Oprah Winfrey addresses the audience during the 55th NAACP Image Awards, Saturday, March 16, 2024, at The Shrine Auditorium in Los Angeles. (AP Photo/Chris Pizzello)
Oprah Winfrey addresses the audience during the 55th NAACP Image Awards, Saturday, March 16, 2024, at The Shrine Auditorium in Los Angeles. (AP Photo/Chris Pizzello)

The good enough mother

In real life, all a mother ever needs to be is good enough. 

British paediatrician and psychologist Donald Winnicott coined the phrase ‘good enough mother’ in his seminal 1971 book Playing & Reality — this is a mother (or caregiver) who responds to the needs of the baby fully at first, then as the baby grows, with slightly less immediacy so that the baby learns to self-soothe while still experiencing secure attachment.

“When a mother is not attuned enough to respond to a child’s needs, the child ends up adapting to the mother instead of the other way around,” writes psychotherapist Jasmin Cori in her book The Emotionally Unavailable Mother. 
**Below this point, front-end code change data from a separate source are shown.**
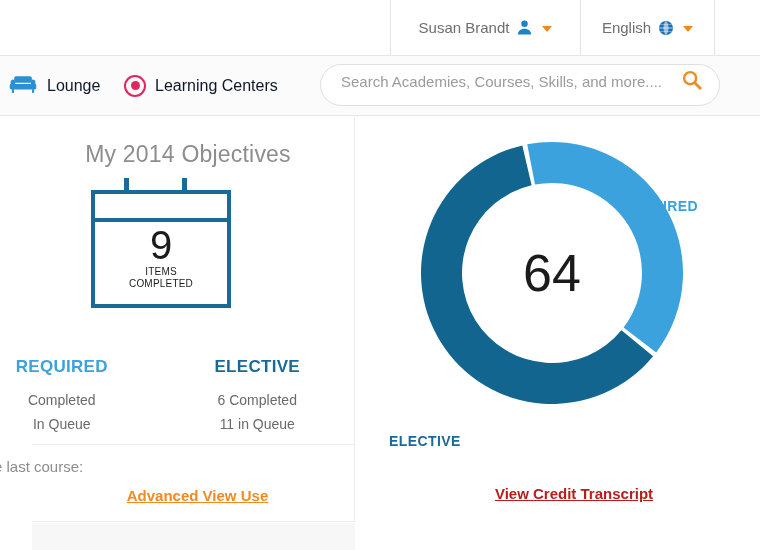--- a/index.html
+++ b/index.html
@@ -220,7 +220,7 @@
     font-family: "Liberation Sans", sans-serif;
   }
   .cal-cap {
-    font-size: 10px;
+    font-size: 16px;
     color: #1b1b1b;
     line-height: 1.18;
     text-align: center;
Losing touch with [their] core experience, the child then develops what Winnicott calls ‘the false self’. 

She adds that “a lack of mirroring can lead to a lifelong craving for it”.

However, before ultra-conscientious mothers start phoning the child psychiatrist, Cori urges us to remember one core idea: “It is not what Mother does that is so critical, but rather her energetic presence and her love that is so important.”

By energetic, Cori means her vibe, not her actual physical energy levels. Mothers are nearly always exhausted. This is allowed.

“You could do a PhD on mothering, from Freud to Spock, and now we have the internet telling everyone what to do as well,” says Dublin-based clinical psychologist Eva Doherty.

“From my practice over the years, I have noticed two things that can help heal the mother wound. Firstly, try to forgive what your mother got wrong. She was most likely doing her best. And secondly, recognise that you’ve got to be your own mother — be more compassionate to yourself, give yourself a break, give yourself a hug. This is not to dismiss serious problems — sometimes the mother wound will never be OK. But be the mother [to yourself] you should have had .”

Love yourself first

The greatest way to heal any mother wound is to not pass it on. 

It’s intergenerational: Oppressed wounded women oppressed and wounded their daughters, who oppressed and wounded their daughters, on and on and on. We can step beyond it.

“If you’re a mother of girls, remember that those girls are your mini-me — all the expectations for yourself, you’ll transfer on to them.

“Be very aware of the message you’re sending,” says Doherty. “So if you are critical about the appearance of your body, your physical self, you’re transferring that message to your mini-me. This is what your daughter sees and hears.”

And step away from perfectionism, which will also come across as criticism. “The more determined you are to be the best mother, you run the risk of seeming critical in the eyes of your children,” continues Doherty. 

“The genuine desire to be a good mother can translate as criticism. It’s better to be a good enough mother than to try to be a perfect one.

“Better for it to feel a bit more free and easy. And you have to be really good at regulating your emotions, and being the adult.”

Motherhood is a spectrum, from Mommie Dearest to Perfect Mummy — neither extreme is helpful for you or your child. Relax, and aim for somewhere good enough, somewhere in the middle.